PAGE EXCERPT
Merrimack resident Wendy Thomas has discovered the joy of shelter living – more like a fun resort than a last resort for her family.

By Carol Robidoux

November 2, 2011

On Wednesday afternoon the gymnasium of the Red Cross emergency shelter is mostly empty, except for a cluster of cots in the far corner. There, in the midst of it all, surrounded by kids and colorful creature comforts from home, sits Wendy Thomas.

"My two older kids are away at college. But the rest of us are here," said Thomas. "Welcome to Camp Thomas-Nozell."

She and husband, Marc Nozell, are enjoying the perks of being refugees from the weekend storm, along with their four younger kids -- Trevor, 16; Logan, 14; Addy, 13; and Emma, 11. There is free WiFi, plenty of electrical outlets, showers, three hot meals, and lots of space to read or watch movies via computer.

Emma said she likes having lots of other kids around.

WORK ORDER 1
Translate this sentence from the article about the Red Cross shelter into Spanish: "Emma said she likes having lots of other kids around."
WORK ORDER 2
Carry on the article about the Red Cross shelter from its last sentence.

(Dataset records)

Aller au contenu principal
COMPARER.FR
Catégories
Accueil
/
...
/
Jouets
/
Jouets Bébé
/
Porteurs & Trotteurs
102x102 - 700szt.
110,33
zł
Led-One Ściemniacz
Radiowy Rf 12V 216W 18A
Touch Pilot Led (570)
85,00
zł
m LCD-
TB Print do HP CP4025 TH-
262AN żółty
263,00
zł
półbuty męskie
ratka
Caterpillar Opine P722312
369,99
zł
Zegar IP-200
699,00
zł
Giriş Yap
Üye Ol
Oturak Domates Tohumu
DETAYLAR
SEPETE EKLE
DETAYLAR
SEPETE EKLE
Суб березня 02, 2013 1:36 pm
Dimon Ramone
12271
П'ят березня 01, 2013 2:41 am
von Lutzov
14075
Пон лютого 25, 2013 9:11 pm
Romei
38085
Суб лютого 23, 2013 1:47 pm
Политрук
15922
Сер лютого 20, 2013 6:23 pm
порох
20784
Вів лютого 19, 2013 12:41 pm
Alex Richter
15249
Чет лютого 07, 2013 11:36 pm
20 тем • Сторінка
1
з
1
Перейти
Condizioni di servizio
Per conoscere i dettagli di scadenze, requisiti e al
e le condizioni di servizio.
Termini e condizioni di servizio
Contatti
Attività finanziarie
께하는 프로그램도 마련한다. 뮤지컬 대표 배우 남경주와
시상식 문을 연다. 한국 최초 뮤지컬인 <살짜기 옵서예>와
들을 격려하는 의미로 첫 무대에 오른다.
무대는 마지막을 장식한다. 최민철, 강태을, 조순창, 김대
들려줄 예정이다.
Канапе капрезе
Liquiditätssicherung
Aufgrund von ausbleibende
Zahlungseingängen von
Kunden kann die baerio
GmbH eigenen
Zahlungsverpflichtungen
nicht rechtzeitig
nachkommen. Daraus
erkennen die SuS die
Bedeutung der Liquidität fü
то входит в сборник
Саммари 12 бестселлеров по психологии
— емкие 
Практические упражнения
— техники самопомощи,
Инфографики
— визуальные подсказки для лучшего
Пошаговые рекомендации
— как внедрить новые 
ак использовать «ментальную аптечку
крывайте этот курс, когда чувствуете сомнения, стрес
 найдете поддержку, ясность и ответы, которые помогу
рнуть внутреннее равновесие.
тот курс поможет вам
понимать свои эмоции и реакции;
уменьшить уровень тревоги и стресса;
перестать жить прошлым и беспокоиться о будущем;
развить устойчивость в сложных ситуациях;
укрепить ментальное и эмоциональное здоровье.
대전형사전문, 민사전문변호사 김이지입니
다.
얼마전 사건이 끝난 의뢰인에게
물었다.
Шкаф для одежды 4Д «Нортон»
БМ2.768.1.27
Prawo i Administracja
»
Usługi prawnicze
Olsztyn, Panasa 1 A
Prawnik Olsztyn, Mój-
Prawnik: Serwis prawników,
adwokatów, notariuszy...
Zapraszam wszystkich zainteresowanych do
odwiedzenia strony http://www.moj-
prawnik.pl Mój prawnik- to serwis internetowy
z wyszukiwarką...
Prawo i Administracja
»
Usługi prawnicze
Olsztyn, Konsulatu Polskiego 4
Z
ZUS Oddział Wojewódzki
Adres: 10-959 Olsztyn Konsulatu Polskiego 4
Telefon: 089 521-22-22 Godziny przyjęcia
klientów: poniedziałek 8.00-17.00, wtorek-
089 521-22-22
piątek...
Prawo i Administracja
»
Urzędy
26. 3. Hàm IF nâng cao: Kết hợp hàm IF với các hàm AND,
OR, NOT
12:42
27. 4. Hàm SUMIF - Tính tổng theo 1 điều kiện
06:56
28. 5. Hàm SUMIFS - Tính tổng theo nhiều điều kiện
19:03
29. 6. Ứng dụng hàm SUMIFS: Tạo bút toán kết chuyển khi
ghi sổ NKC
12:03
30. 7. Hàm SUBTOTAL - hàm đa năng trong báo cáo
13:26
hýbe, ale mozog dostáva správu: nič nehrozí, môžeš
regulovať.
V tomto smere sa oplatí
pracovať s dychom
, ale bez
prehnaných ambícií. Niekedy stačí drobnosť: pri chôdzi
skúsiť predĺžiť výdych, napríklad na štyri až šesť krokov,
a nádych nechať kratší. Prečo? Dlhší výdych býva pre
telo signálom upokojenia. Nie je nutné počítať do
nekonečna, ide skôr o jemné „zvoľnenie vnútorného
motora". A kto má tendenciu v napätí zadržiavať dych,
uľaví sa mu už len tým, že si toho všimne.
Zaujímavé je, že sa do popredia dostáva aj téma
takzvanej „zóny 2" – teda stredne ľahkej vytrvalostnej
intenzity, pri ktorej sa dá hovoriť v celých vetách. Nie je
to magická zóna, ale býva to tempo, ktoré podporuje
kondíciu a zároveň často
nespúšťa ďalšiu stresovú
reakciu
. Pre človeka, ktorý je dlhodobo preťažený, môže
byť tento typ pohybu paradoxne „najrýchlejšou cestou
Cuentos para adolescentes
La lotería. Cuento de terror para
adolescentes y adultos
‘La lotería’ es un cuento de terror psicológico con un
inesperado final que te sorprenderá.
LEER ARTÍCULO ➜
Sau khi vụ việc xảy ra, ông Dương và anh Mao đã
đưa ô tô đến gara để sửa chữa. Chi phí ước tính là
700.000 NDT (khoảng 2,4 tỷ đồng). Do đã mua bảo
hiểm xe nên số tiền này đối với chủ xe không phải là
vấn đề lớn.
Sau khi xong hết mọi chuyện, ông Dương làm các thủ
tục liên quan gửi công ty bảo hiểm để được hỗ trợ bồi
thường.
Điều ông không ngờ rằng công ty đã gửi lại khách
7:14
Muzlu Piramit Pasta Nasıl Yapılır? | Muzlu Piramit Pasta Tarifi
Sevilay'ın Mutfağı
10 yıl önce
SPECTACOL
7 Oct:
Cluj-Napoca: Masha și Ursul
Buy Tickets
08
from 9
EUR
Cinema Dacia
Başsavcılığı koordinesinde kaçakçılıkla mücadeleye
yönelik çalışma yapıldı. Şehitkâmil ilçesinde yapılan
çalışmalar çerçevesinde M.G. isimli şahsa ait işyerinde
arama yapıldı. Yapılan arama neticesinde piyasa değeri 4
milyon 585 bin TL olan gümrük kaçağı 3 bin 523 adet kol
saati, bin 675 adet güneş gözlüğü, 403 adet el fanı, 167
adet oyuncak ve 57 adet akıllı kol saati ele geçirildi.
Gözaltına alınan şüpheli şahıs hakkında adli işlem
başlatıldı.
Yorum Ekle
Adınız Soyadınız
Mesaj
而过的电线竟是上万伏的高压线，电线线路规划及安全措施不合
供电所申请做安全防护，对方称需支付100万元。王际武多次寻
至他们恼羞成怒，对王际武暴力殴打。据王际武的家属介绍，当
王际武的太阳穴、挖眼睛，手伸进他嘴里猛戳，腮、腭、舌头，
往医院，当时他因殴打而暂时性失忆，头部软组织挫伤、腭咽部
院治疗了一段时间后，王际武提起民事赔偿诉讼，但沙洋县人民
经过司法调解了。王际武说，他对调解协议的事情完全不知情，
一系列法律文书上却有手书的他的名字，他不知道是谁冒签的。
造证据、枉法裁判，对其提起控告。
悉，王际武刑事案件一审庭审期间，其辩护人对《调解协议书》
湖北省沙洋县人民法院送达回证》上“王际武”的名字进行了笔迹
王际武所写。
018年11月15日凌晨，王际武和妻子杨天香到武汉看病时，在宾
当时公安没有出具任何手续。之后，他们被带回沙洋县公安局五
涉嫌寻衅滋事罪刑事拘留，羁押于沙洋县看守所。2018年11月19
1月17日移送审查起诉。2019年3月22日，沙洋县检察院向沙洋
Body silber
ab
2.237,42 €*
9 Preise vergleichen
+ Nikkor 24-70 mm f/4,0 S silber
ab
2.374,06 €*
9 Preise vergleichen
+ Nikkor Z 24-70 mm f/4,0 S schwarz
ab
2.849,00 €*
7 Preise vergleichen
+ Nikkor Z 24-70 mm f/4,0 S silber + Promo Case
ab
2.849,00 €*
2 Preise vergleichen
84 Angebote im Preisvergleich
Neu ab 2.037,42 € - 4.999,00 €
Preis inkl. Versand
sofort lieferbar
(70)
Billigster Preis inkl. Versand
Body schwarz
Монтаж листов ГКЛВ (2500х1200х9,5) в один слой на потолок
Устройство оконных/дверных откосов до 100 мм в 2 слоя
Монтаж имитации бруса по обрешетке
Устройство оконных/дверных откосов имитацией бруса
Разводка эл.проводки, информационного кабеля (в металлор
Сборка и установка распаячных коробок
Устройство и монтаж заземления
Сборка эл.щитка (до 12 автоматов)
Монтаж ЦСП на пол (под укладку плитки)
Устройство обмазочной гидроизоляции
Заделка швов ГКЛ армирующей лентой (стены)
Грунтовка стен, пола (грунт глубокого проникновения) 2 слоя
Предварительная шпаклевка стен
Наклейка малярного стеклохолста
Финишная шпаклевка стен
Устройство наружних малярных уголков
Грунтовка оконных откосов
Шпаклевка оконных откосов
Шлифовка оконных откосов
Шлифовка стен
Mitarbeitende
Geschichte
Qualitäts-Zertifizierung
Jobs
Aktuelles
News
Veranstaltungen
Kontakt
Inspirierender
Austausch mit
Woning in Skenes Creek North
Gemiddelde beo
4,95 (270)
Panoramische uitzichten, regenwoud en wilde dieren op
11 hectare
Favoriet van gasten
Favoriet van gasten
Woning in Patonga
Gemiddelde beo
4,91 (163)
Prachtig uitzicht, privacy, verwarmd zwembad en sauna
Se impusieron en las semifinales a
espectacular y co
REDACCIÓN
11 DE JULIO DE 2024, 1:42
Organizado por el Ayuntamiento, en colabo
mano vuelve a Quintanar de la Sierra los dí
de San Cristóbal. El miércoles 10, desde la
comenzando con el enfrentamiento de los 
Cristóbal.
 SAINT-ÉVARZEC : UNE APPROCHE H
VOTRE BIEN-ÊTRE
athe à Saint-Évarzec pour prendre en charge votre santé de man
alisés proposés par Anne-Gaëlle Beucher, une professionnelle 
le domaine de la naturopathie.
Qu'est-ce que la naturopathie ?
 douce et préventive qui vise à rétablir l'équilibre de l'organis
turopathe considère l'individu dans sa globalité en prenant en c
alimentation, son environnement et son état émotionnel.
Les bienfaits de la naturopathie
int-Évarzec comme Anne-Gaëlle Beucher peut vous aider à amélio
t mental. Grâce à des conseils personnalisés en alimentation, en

WRITTEN RESPONSE 1
Emma dijo que le gusta tener muchos otros niños alrededor.

WRITTEN RESPONSE 2
"We went home and got some of our toys and stuffed animals to give the other kids," said Emma, who looks like she just enjoyed a hot shower.

"I was talking to someone on the other side of the gym who said they came because they were desperate. But you shouldn't have to be desperate; we came right away, because we'd been here before. It's actually just like camping," Thomas said.

A writer by vocation, Thomas iis prepared to tell the story she believes so many families in the Greater Nashua area need to know – for now, and for future reference: Life at the Red Cross Shelter shouldn't be a last resort; if you play your cards right – as many people do at the shelter – you can actually have some family fun.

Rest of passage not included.